#### Schriftliche Aufgabe a
Nenne alle Vereine, die im folgenden Auszug in Klammern hinter den Namen der Boxer stehen.
━━━━
75 kg: Davide Faraci (Box Ring Baden) vs. Kreshnik Nikq (BC Zürich)
Die in der Affiche zu Recht als Spitzenkampf positionierte Begegnung begeisterte Publikum und Experten. Die im Turnier gesetzten Kämpfer zeigten Boxen vom Feinsten. Die Effizienz und die unglaubliche Eleganz von Faraci liessen Kreshnik Nikq in der Schlussabrechnung zwar keine Chance. Der Zürcher musste sich mit dem Verdikt von 23:11 geschlagen geben, darf aber für sich in Anspruch nehmen, dem Meister alles abgefordert zu haben. Die Trainer und Förderer Engin Köseoglu und Matthias Luchsinger dürfen stolz auf ihre Boxer sein, die für die Schweiz die beste Visitenkarte abgeben. Mit solchen Leistungen muss man sich auch international nicht verstecken!

81 kg: Fabian Hartmann (NAB  Frenkendorf) vs. Uke Smajli (BC SR Zürich)
Der Eisenschädel aus Frenkendorf mit den schlagstarken Händen, der technisch erneut zugelegt hat, ist für schweizerische Verhältnisse ein hervorragender Mann, der mit jedem Kampf zu begeistern weiss. Sein Pech, dass er dieses Jahr auf ein Ausnahmetalent traf und den Titel nicht verteidigen konnte. Uke Smajli, mit 20 Jahren schon erstaunlich komplett, entriss dem Frenkendorfer mit Händen, die stets einen Tick schneller waren, den Titel. Ein absolut begeisternder Kampf endete mit 38:32 Punkten für den neuen Schweizermeister Uke Smajli.

91 kg: Stefan Rumpold (BC Brugg) vs. Kai-David Pham (EdB Erdal Kiran Genève)
━━━━
#### Schriftliche Aufgabe b
Aktualisiere in den Einträgen den Teil, der mit der Zeile mit „### Learning Progression Testing“ beginnt und mit der Zeile mit „- [ ] **Cultural“ endet: Ersetze dort „educational“ durch „instructional“. Gib nur diese Zeilen wieder, alles andere unverändert.

Aus einer Sammlung extrahierte Daten
━━━━
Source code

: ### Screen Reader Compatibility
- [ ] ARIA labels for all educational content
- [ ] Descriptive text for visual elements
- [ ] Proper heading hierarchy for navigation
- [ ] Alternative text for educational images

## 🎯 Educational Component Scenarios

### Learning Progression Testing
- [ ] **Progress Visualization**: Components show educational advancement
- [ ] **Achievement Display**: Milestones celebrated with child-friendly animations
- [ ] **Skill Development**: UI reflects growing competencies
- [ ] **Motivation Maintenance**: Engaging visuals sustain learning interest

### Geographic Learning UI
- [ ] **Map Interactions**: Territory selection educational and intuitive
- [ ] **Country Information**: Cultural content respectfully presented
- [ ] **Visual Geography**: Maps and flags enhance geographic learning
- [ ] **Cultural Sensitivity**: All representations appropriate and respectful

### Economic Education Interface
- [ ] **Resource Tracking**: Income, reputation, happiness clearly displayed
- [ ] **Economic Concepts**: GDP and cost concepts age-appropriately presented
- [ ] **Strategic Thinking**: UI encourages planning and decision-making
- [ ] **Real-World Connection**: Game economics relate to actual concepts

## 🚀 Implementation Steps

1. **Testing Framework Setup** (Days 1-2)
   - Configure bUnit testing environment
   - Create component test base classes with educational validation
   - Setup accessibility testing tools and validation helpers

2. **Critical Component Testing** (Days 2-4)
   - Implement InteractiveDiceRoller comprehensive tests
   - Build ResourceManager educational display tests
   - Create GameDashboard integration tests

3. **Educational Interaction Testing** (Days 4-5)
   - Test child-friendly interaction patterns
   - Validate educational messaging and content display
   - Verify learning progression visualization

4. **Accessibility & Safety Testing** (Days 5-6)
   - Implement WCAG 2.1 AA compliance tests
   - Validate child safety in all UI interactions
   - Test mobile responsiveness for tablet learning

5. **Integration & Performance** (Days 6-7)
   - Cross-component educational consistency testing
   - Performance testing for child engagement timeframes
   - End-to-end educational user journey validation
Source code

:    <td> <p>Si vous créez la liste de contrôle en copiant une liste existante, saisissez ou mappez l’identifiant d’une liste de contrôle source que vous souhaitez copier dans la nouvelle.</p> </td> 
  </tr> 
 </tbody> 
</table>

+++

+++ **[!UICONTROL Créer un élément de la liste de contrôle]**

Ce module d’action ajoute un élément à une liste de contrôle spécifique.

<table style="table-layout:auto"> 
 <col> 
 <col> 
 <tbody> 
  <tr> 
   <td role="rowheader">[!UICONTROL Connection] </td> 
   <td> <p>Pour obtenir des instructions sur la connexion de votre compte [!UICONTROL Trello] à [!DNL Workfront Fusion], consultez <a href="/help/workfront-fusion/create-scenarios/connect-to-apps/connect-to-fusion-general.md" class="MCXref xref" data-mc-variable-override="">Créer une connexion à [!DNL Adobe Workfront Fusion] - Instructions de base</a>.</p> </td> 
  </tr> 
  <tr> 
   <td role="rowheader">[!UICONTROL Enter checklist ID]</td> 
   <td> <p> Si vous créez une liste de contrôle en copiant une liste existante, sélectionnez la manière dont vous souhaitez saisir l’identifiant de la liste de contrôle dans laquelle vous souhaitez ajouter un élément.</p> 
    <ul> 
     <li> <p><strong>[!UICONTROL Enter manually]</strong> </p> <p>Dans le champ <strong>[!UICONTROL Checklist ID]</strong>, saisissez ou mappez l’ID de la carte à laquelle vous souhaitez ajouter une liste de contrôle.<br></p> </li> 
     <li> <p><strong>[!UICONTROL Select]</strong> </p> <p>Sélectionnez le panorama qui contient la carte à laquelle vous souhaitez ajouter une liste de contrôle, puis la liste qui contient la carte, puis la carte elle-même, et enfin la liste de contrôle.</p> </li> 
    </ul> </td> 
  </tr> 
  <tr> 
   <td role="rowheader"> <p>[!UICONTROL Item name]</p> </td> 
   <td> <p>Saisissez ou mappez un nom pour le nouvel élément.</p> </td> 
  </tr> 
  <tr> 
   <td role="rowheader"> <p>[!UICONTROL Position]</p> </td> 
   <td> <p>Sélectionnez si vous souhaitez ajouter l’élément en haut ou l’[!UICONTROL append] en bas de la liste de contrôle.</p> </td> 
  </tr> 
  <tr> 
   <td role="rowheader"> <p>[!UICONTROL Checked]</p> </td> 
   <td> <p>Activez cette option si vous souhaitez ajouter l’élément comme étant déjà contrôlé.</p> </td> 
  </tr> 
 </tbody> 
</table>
━━━━
#### Deine Lösung a
Box Ring Baden, BC Zürich, NAB Frenkendorf, BC SR Zürich, BC Brugg, EdB Erdal Kiran Genève

#### Deine Lösung b
### Learning Progression Testing
- [ ] **Progress Visualization**: Components show instructional advancement
- [ ] **Achievement Display**: Milestones celebrated with child-friendly animations
- [ ] **Skill Development**: UI reflects growing competencies
- [ ] **Motivation Maintenance**: Engaging visuals sustain learning interest

### Geographic Learning UI
- [ ] **Map Interactions**: Territory selection instructional and intuitive
- [ ] **Country Information**: Cultural content respectfully presented
- [ ] **Visual Geography**: Maps and flags enhance geographic learning
- [ ] **Cultural Sensitivity**: All representations appropriate and respectful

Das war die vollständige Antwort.